Strictly, every TCP packet has to be acknowledged as received and correct in an individual message sent back to the server,
I believe this is not fully correct. The TCP stack at the client and server handle some buffering and out of order re-assembly. For every packet received at the client, the TCP stack sends bacn an acknowledgement (ACK). If a packet is not ACK’d in time the sender will attempt to re-transmit until it gets an ACK for that specific packet.
Of course, there are limits and time outs, but this is the process handled most of the time for all TCP streams, until things get TOO bad to fix. What the client app (Netflix, Roon, etc.) does is try to buffer enough of the stream, say 10 seconds as an example, so that when these packets are delayed they don’t affect playback.

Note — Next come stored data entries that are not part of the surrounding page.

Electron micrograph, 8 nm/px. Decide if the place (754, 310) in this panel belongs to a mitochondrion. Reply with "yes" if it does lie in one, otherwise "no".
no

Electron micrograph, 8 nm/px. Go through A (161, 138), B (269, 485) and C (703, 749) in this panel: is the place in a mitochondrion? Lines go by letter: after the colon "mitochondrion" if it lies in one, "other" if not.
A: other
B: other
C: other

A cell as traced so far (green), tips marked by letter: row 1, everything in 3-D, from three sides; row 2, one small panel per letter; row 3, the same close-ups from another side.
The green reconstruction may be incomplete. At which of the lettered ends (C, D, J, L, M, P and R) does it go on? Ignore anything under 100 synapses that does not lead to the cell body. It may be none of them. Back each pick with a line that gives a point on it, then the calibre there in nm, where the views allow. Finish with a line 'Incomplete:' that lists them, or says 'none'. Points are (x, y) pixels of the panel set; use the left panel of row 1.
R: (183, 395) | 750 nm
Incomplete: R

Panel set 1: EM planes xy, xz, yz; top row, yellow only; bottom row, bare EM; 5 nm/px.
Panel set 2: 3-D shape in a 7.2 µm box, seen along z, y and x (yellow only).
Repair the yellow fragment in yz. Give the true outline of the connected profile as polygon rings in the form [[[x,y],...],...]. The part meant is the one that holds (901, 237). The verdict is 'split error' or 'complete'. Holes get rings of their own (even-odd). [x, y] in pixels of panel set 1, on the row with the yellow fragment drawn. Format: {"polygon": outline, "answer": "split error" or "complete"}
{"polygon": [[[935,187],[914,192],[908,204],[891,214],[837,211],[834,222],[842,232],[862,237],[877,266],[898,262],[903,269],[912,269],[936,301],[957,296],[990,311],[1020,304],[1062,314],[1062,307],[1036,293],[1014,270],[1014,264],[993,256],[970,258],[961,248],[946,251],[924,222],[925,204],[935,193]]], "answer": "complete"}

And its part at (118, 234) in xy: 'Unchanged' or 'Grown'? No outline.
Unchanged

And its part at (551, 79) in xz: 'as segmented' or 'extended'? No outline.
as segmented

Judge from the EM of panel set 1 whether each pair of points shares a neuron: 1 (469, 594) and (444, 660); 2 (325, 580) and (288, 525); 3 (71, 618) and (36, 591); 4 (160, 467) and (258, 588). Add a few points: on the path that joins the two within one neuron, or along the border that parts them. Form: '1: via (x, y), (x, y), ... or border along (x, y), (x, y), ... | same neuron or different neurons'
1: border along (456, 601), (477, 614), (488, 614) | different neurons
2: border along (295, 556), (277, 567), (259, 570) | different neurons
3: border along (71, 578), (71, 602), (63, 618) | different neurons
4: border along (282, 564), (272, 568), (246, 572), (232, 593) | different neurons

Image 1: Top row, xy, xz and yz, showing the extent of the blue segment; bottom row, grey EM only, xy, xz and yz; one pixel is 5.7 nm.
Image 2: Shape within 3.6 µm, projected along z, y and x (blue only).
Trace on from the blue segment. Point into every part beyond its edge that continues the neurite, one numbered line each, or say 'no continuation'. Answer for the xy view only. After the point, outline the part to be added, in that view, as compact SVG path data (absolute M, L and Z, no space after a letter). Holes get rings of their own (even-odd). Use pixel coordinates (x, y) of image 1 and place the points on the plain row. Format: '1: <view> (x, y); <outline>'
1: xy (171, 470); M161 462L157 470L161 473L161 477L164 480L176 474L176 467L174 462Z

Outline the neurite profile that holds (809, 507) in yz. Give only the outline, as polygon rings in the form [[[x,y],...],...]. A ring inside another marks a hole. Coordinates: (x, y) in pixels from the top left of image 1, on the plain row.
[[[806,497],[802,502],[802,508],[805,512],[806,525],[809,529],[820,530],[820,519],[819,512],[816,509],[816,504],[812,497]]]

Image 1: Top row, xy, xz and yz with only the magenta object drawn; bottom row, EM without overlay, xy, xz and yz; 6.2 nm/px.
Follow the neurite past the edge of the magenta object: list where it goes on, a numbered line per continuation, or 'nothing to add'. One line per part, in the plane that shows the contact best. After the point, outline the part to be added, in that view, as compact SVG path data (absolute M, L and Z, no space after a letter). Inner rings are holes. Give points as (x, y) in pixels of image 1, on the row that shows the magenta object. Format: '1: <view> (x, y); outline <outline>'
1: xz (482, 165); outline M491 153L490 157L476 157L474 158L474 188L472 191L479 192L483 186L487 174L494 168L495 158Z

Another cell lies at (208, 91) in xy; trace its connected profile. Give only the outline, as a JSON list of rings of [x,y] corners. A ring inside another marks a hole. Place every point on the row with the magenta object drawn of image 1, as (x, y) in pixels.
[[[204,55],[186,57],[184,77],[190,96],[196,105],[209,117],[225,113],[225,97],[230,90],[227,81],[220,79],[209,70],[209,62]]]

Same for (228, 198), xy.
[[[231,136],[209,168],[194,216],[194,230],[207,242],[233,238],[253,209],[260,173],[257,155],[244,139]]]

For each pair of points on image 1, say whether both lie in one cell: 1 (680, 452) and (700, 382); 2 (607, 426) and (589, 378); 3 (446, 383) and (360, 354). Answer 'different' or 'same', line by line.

The TCP/IP stream may have built in resiliency, but it’s HIGH JITTER (i’m using this term metaphorically, not specifically. That is, if you loose 5 packets, or end up with packets taking 2 separate routs which means constant re-ordering this causes stuttering, or pauses in the network pipeline.
If you have ever started a large download and watched the progress bar you may have noticed that it seems to go quickly, then pause, then run again, then slow down. All this is being handled by the TCP layer for the most part, but you certainly don’t want to hear music or watch a TV stream like that.
The role of the client software buffers is to remove that network induced jitter, to to the human consuming the media it sounds and looks like one complete uninterrupted presentation.
When watching Hulu, or listening to Qobuz, a little delay at the start is preferable to stuttering, but when in a meeting, we want our video and audio in real time, and we're happier to simply loose packets than to wait for them to be reassembled. That's why there's a difference in TCP vs. UDP for media playback.